» **Exercise details**
If a line in the records below contains the word "rowspan", return that line.

» **Provided data**
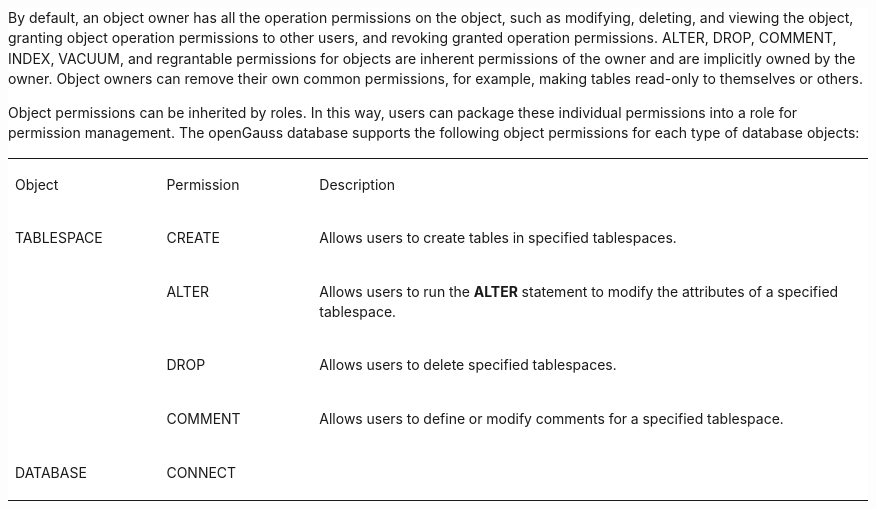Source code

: By default, an object owner has all the operation permissions on the object, such as modifying, deleting, and viewing the object, granting object operation permissions to other users, and revoking granted operation permissions. ALTER, DROP, COMMENT, INDEX, VACUUM, and regrantable permissions for objects are inherent permissions of the owner and are implicitly owned by the owner. Object owners can remove their own common permissions, for example, making tables read-only to themselves or others.

Object permissions can be inherited by roles. In this way, users can package these individual permissions into a role for permission management. The openGauss database supports the following object permissions for each type of database objects:

<a name="table1559354104014"></a>
<table><tbody><tr id="row684865419405"><td class="cellrowborder" valign="top" width="17.608239176082392%"><p id="p11848654144019"><a name="p11848654144019"></a><a name="p11848654144019"></a>Object</p>
</td>
<td class="cellrowborder" valign="top" width="17.778222177782226%"><p id="p148481654154019"><a name="p148481654154019"></a><a name="p148481654154019"></a>Permission</p>
</td>
<td class="cellrowborder" valign="top" width="64.61353864613538%"><p id="p1584816541403"><a name="p1584816541403"></a><a name="p1584816541403"></a>Description</p>
</td>
</tr>
<tr id="row6848105444018"><td class="cellrowborder" rowspan="4" valign="top" width="17.608239176082392%"><p id="p118481542407"><a name="p118481542407"></a><a name="p118481542407"></a>TABLESPACE</p>
</td>
<td class="cellrowborder" valign="top" width="17.778222177782226%"><p id="p1084885444019"><a name="p1084885444019"></a><a name="p1084885444019"></a>CREATE</p>
</td>
<td class="cellrowborder" valign="top" width="64.61353864613538%"><p id="p1284920549404"><a name="p1284920549404"></a><a name="p1284920549404"></a>Allows users to create tables in specified tablespaces.</p>
</td>
</tr>
<tr id="row8849554184018"><td class="cellrowborder" valign="top"><p id="p11849135434013"><a name="p11849135434013"></a><a name="p11849135434013"></a>ALTER</p>
</td>
<td class="cellrowborder" valign="top"><p id="p48491154124015"><a name="p48491154124015"></a><a name="p48491154124015"></a>Allows users to run the <strong id="b11849554184011"><a name="b11849554184011"></a><a name="b11849554184011"></a>ALTER</strong> statement to modify the attributes of a specified tablespace.</p>
</td>
</tr>
<tr id="row78491954174012"><td class="cellrowborder" valign="top"><p id="p984995419408"><a name="p984995419408"></a><a name="p984995419408"></a>DROP</p>
</td>
<td class="cellrowborder" valign="top"><p id="p1284915546406"><a name="p1284915546406"></a><a name="p1284915546406"></a>Allows users to delete specified tablespaces.</p>
</td>
</tr>
<tr id="row1984913541403"><td class="cellrowborder" valign="top"><p id="p384945417407"><a name="p384945417407"></a><a name="p384945417407"></a>COMMENT</p>
</td>
<td class="cellrowborder" valign="top"><p id="p1584918541408"><a name="p1584918541408"></a><a name="p1584918541408"></a>Allows users to define or modify comments for a specified tablespace.</p>
</td>
</tr>
<tr id="row1784911542408"><td class="cellrowborder" rowspan="6" valign="top" width="17.608239176082392%"><p id="p584912548400"><a name="p584912548400"></a><a name="p584912548400"></a>DATABASE</p>
</td>
<td class="cellrowborder" valign="top" width="17.778222177782226%"><p id="p4849175415406"><a name="p4849175415406"></a><a name="p4849175415406"></a>CONNECT</p>
</td>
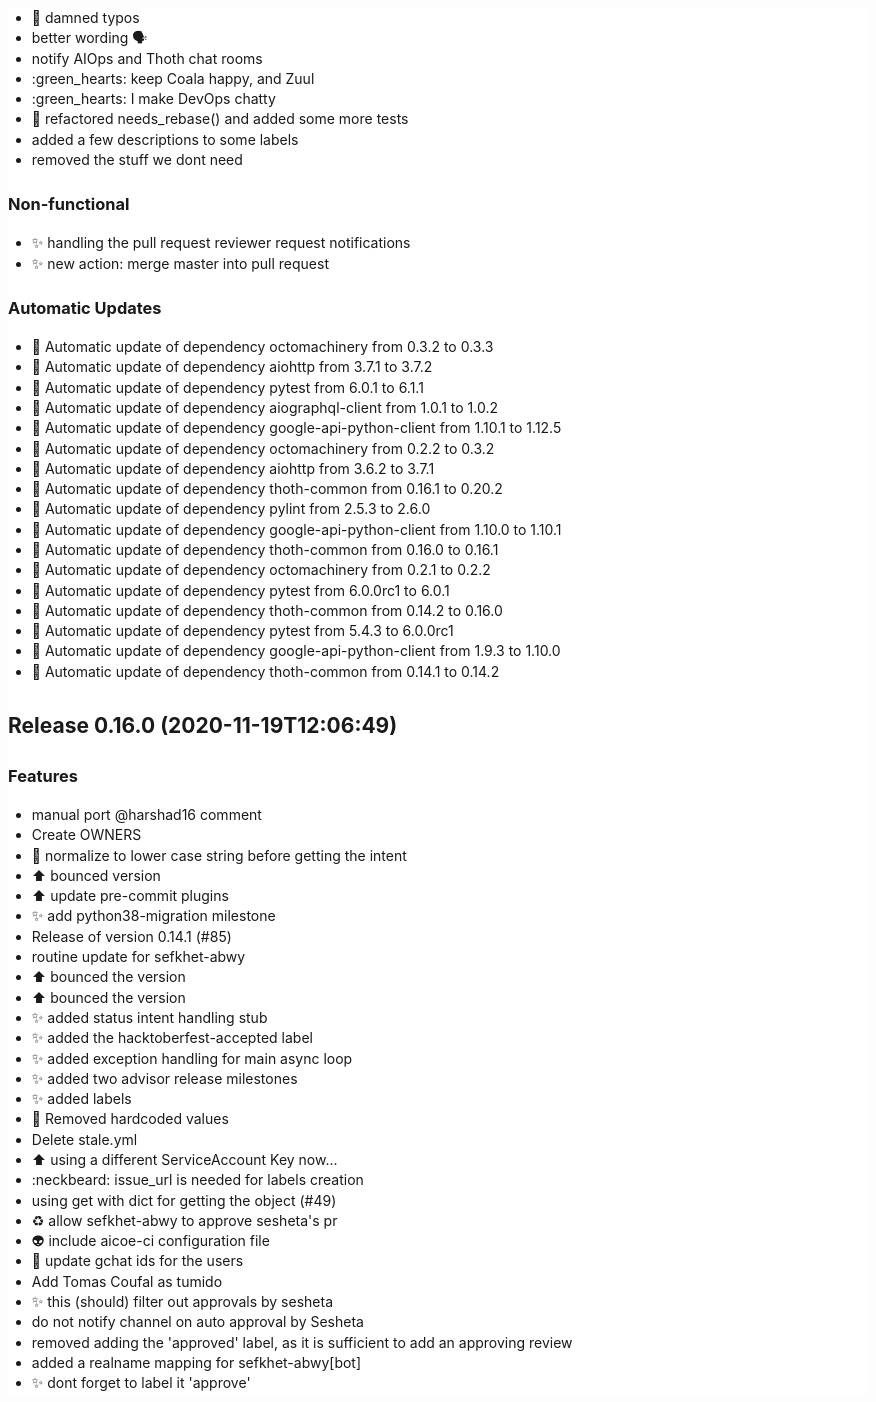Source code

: * :green_heart: damned typos
* better wording 🗣
* notify AIOps and Thoth chat rooms
* :green_hearts: keep Coala happy, and Zuul
* :green_hearts: I make DevOps chatty
* :green_heart: refactored needs_rebase() and added some more tests
* added a few descriptions to some labels
* removed the stuff we dont need
### Non-functional
* :sparkles: handling the pull request reviewer request notifications
* :sparkles: new action: merge master into pull request
### Automatic Updates
* :pushpin: Automatic update of dependency octomachinery from 0.3.2 to 0.3.3
* :pushpin: Automatic update of dependency aiohttp from 3.7.1 to 3.7.2
* :pushpin: Automatic update of dependency pytest from 6.0.1 to 6.1.1
* :pushpin: Automatic update of dependency aiographql-client from 1.0.1 to 1.0.2
* :pushpin: Automatic update of dependency google-api-python-client from 1.10.1 to 1.12.5
* :pushpin: Automatic update of dependency octomachinery from 0.2.2 to 0.3.2
* :pushpin: Automatic update of dependency aiohttp from 3.6.2 to 3.7.1
* :pushpin: Automatic update of dependency thoth-common from 0.16.1 to 0.20.2
* :pushpin: Automatic update of dependency pylint from 2.5.3 to 2.6.0
* :pushpin: Automatic update of dependency google-api-python-client from 1.10.0 to 1.10.1
* :pushpin: Automatic update of dependency thoth-common from 0.16.0 to 0.16.1
* :pushpin: Automatic update of dependency octomachinery from 0.2.1 to 0.2.2
* :pushpin: Automatic update of dependency pytest from 6.0.0rc1 to 6.0.1
* :pushpin: Automatic update of dependency thoth-common from 0.14.2 to 0.16.0
* :pushpin: Automatic update of dependency pytest from 5.4.3 to 6.0.0rc1
* :pushpin: Automatic update of dependency google-api-python-client from 1.9.3 to 1.10.0
* :pushpin: Automatic update of dependency thoth-common from 0.14.1 to 0.14.2

## Release 0.16.0 (2020-11-19T12:06:49)
### Features
* manual port @harshad16 comment
* Create OWNERS
* :bug: normalize to lower case string before getting the intent
* :arrow_up: bounced version
* :arrow_up: update pre-commit plugins
* :sparkles: add python38-migration milestone
* Release of version 0.14.1 (#85)
* routine update for sefkhet-abwy
* :arrow_up: bounced the version
* :arrow_up: bounced the version
* :sparkles: added status intent handling stub
* :sparkles: added the hacktoberfest-accepted label
* :sparkles: added exception handling for main async loop
* :sparkles: added two advisor release milestones
* :sparkles: added  labels
* :telescope: Removed hardcoded values
* Delete stale.yml
* :arrow_up: using a different ServiceAccount Key now...
* :neckbeard: issue_url is needed for labels creation
* using get with dict for getting the object (#49)
* :recycle: allow sefkhet-abwy to approve sesheta's pr
* :alien: include aicoe-ci configuration file
* :cop: update gchat ids for the users
* Add Tomas Coufal as tumido
* :sparkles: this (should) filter out approvals by sesheta
* do not notify channel on auto approval by Sesheta
* removed adding the 'approved' label, as it is sufficient to add an approving review
* added a realname mapping for sefkhet-abwy[bot]
* :sparkles: dont forget to label it 'approve'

» **Expected output**
<tr id="row6848105444018"><td class="cellrowborder" rowspan="4" valign="top" width="17.608239176082392%"><p id="p118481542407"><a name="p118481542407"></a><a name="p118481542407"></a>TABLESPACE</p>
<tr id="row1784911542408"><td class="cellrowborder" rowspan="6" valign="top" width="17.608239176082392%"><p id="p584912548400"><a name="p584912548400"></a><a name="p584912548400"></a>DATABASE</p>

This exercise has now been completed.